A number of districts, including the New York City Department of Education, have banned the use of Zoom as a result, though others have worked around it by adjusting the app's security settings.
Levin suggested that some Zoombombing may also be solicited by bored students acting out. "So, literally, they will go on to social media or Discord or wherever, and they will post the credentials for their course and say, 'This is the biology course. It's this time in this time zone. Here's your meeting ID and the meeting password.' Or even, 'Say your name is X or say your name is Y, or the teacher doesn't know how to kick people off.'"
In Quakertown, Kuzo has only used Zoom for board meetings, and said he "luckily" learned from the mistakes of other districts that used the software before he did, tightening security measures before its use. Students and teachers, meanwhile, are using Google Meet for virtual lessons.
"Those [meetings] are typically not published," Kuzo said. "They’re going to be sent directly to the students through the web portal, whether it’s Seesaw or Canvas."
No matter what platform is used for lessons, however, it remains crucial that educators think before posting photos of their students in online classes and things of a similar nature to social media, as it could constitute a FERPA violation in addition to leading to harassment from online trolls or other malicious actors, Levin said.
End user is greatest potential vulnerability
Ultimately, as in normal circumstances, the end user remains the greatest potential cybersecurity threat.
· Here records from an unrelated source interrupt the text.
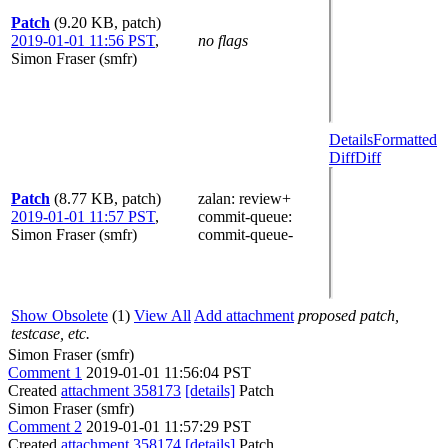
Patch
(9.20 KB, patch)
2019-01-01 11:56 PST
,
no flags
Simon Fraser (smfr)
Details
Formatted
Diff
Diff
Patch
(8.77 KB, patch)
zalan
: review+
2019-01-01 11:57 PST
,
commit-queue
:
Simon Fraser (smfr)
commit-queue-
Show Obsolete
(1)
View All
Add attachment
proposed patch,
testcase, etc.
Simon Fraser (smfr)
Comment 1
2019-01-01 11:56:04 PST
Created
attachment 358173
[details]
Patch
Simon Fraser (smfr)
Comment 2
2019-01-01 11:57:29 PST
Created
attachment 358174
[details]
Patch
Training students and educators to identify phishing attempts in emails, suspicious websites and other scams is the foundation of any strong cybersecurity plan.
Kuzo said he's been using KnowBe4 in Quakertown for two years to conduct simulated phishing attacks. "I’ve seen a pretty large decline in the number of clicks we get," he said of the security tests, which are designed to try to trick students, teachers and others on school devices and networks to gauge security. He added that every three months, he does a deeper dive to try to get credentials and still sees those numbers declining as well.
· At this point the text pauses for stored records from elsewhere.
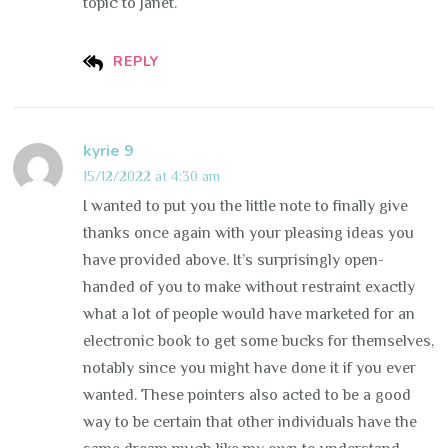
topic to Janet.
REPLY
kyrie 9
15/12/2022 at 4:30 am
I wanted to put you the little note to finally give
thanks once again with your pleasing ideas you
have provided above. It’s surprisingly open-
handed of you to make without restraint exactly
what a lot of people would have marketed for an
electronic book to get some bucks for themselves,
notably since you might have done it if you ever
wanted. These pointers also acted to be a good
way to be certain that other individuals have the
Levin noted that it will be crucial to ensure vigilance remains high when educators and students return to buildings, as he tends to see an uptick in incidents at the beginning of the school year when people might not be as careful while trying to clear a backlog of emails.
"I've been kind of waiting for a shoe to drop, and I just haven't really seen it outside of Zoom," he said. "I think it's just a matter of when, and that back-to-school timeframe may be the when."